Department of Brain and Cognitive Sciences, Massachusetts Institute of Technology, Cambridge, MA 02139;
Center for Brains, Minds, and Machines, Cambridge, MA 02139.
Proc Natl Acad Sci U S A. 2020 Nov 24;117(47):29302-29310. doi: 10.1073/pnas.1912341117.
Many animals, and an increasing number of artificial agents, display sophisticated capabilities to perceive and manipulate objects. But human beings remain distinctive in their capacity for flexible, creative tool use-using objects in new ways to act on the world, achieve a goal, or solve a problem. To study this type of general physical problem solving, we introduce the Virtual Tools game. In this game, people solve a large range of challenging physical puzzles in just a handful of attempts. We propose that the flexibility of human physical problem solving rests on an ability to imagine the effects of hypothesized actions, while the efficiency of human search arises from rich action priors which are updated via observations of the world. We instantiate these components in the "sample, simulate, update" (SSUP) model and show that it captures human performance across 30 levels of the Virtual Tools game. More broadly, this model provides a mechanism for explaining how people condense general physical knowledge into actionable, task-specific plans to achieve flexible and efficient physical problem solving.
许多动物,以及越来越多的人工代理,都表现出了复杂的感知和操纵物体的能力。
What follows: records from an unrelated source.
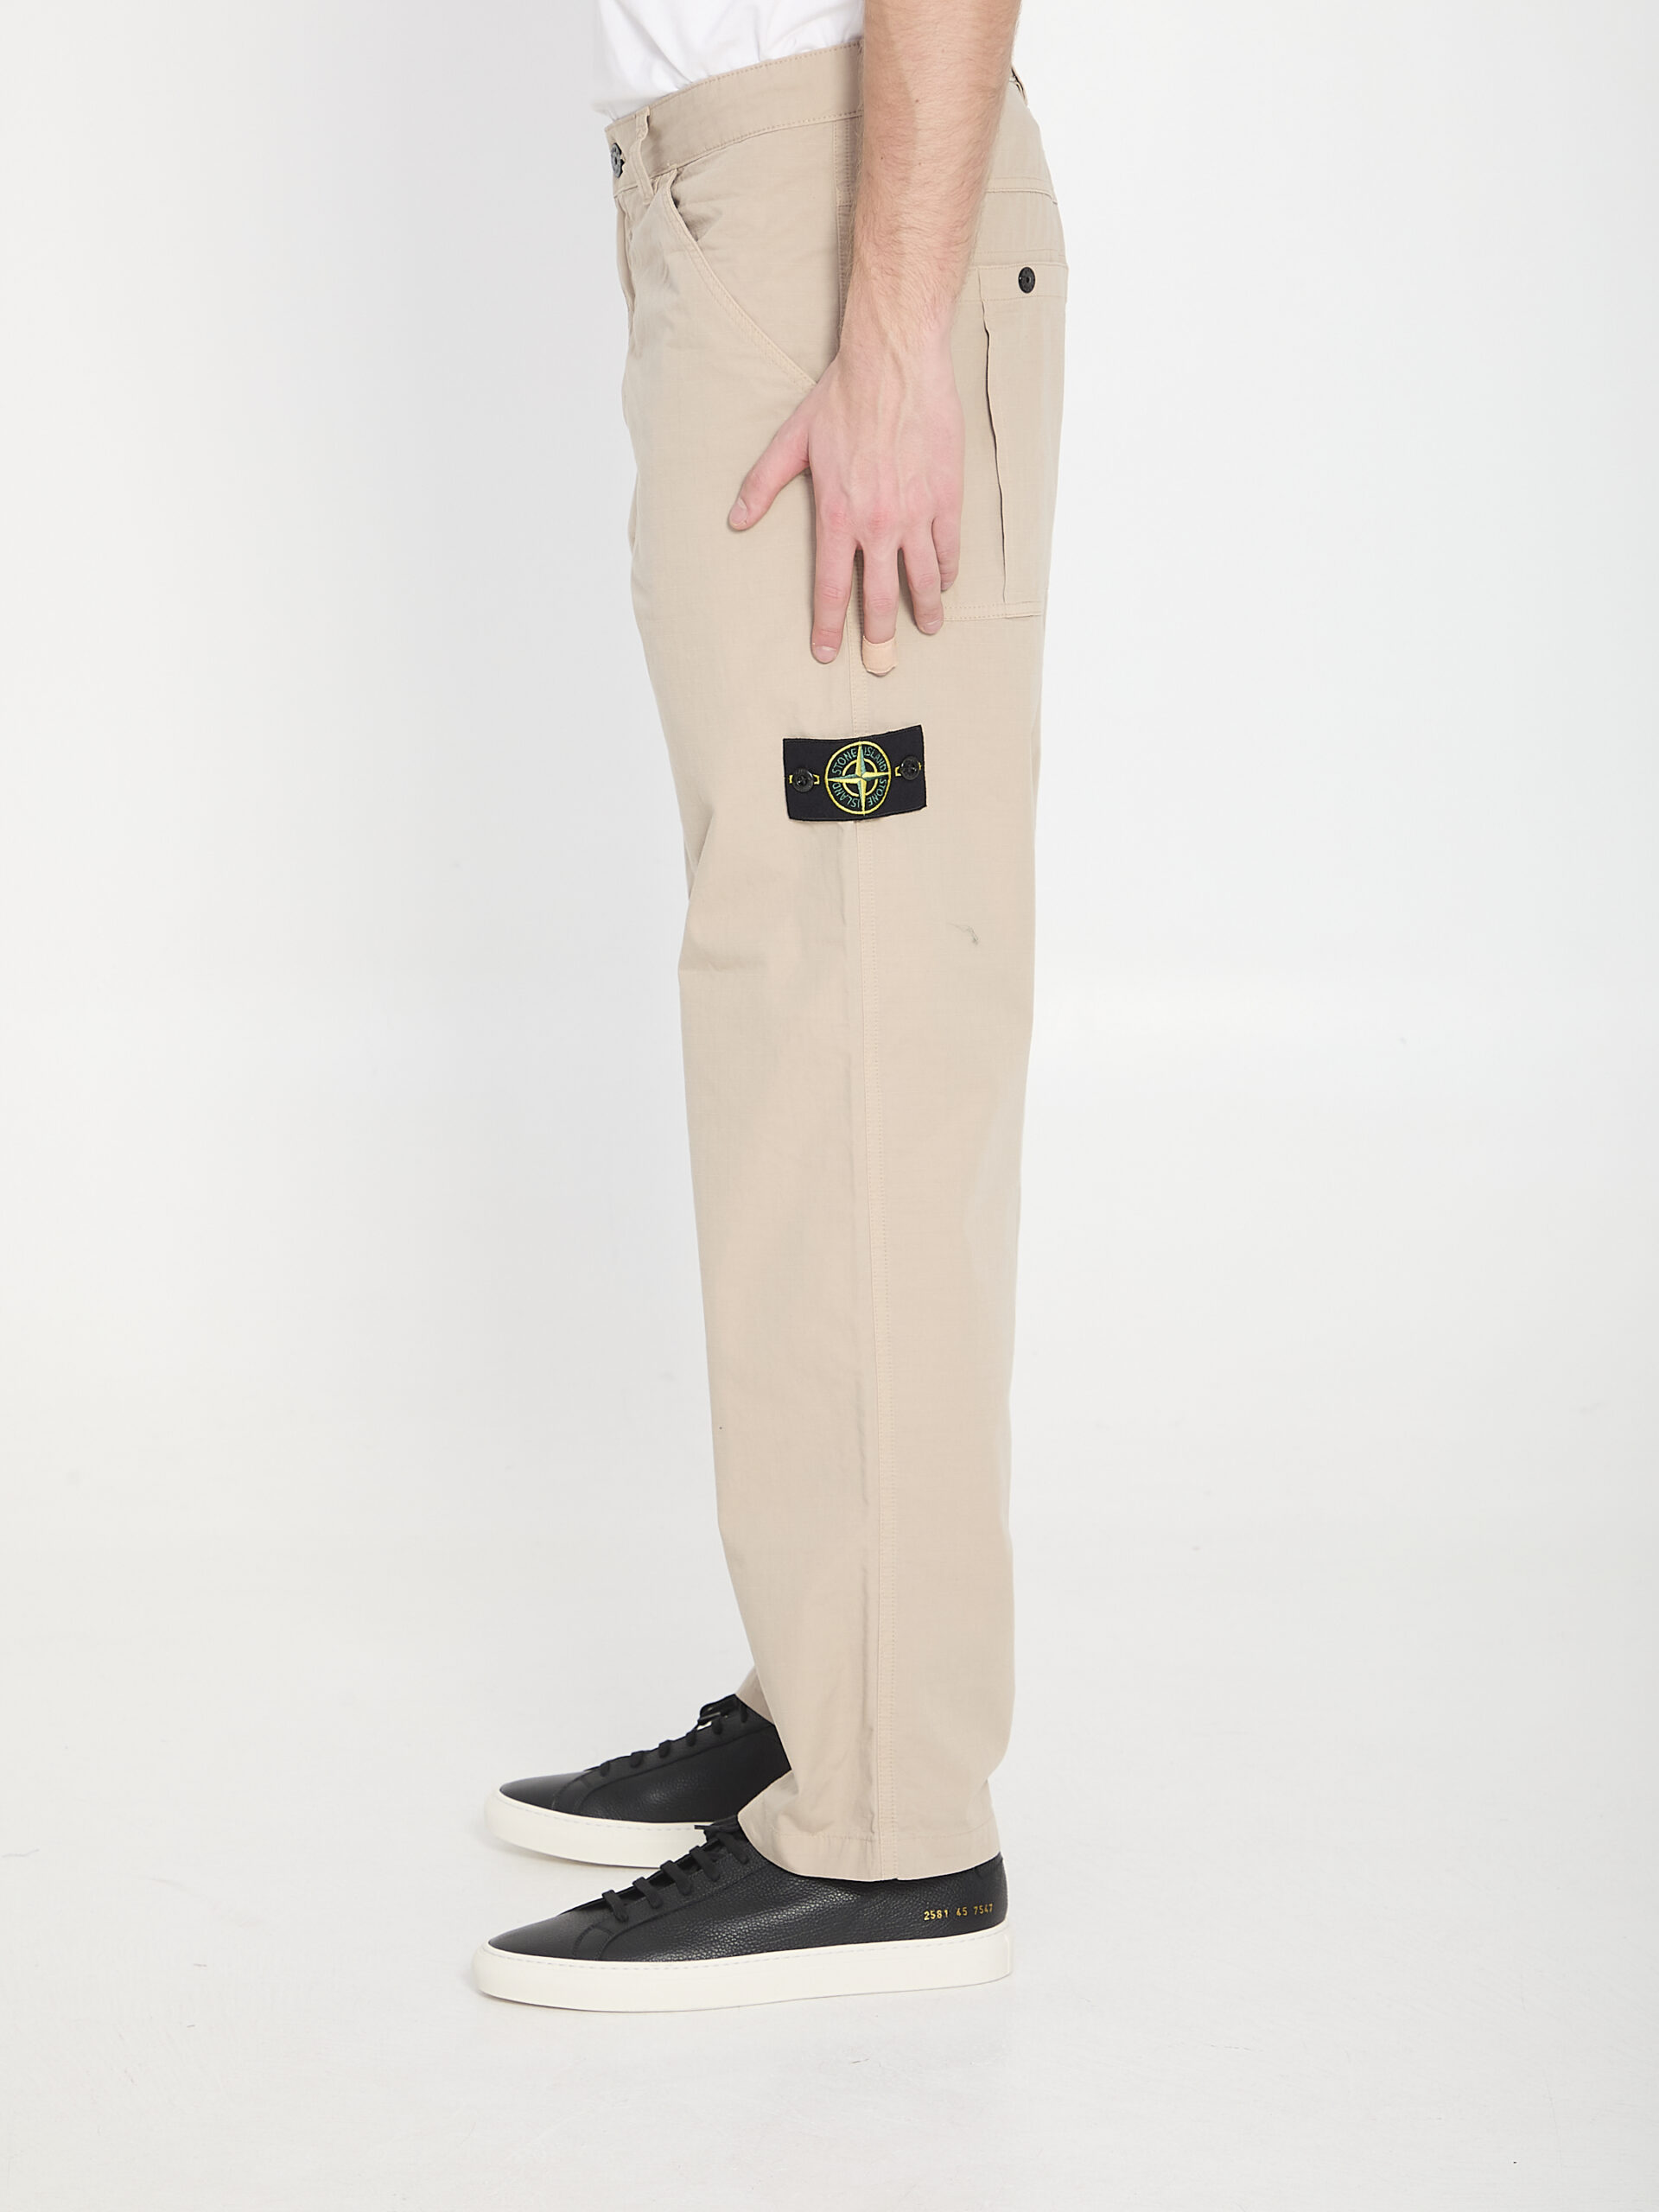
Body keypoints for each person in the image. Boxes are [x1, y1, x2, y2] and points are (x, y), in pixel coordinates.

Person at [474, 0, 1065, 2012]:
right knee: (798, 996)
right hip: (738, 207)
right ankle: (833, 1692)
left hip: (841, 211)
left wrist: (891, 335)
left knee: (857, 1019)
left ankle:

但人类在灵活、创造性地使用工具方面仍然独具特色——以新的方式使用物体来作用于世界、实现目标或解决问题。为了研究这种类型的一般物理问题解决能力,我们引入了虚拟工具游戏。在这个游戏中,人们只需尝试几次就能解决各种各样具有挑战性的物理谜题。我们提出,人类物理问题解决的灵活性取决于想象假设动作效果的能力,而人类搜索的效率则源于丰富的动作先验知识,这些知识通过对世界的观察得到更新。我们在“采样、模拟、更新”(SSUP)模型中实例化了这些组件,并表明它可以捕捉人类在虚拟工具游戏的 30 个关卡中的表现。更广泛地说,这个模型为解释人类如何将一般物理知识浓缩为可操作的、特定于任务的计划以实现灵活高效的物理问题解决提供了一种机制。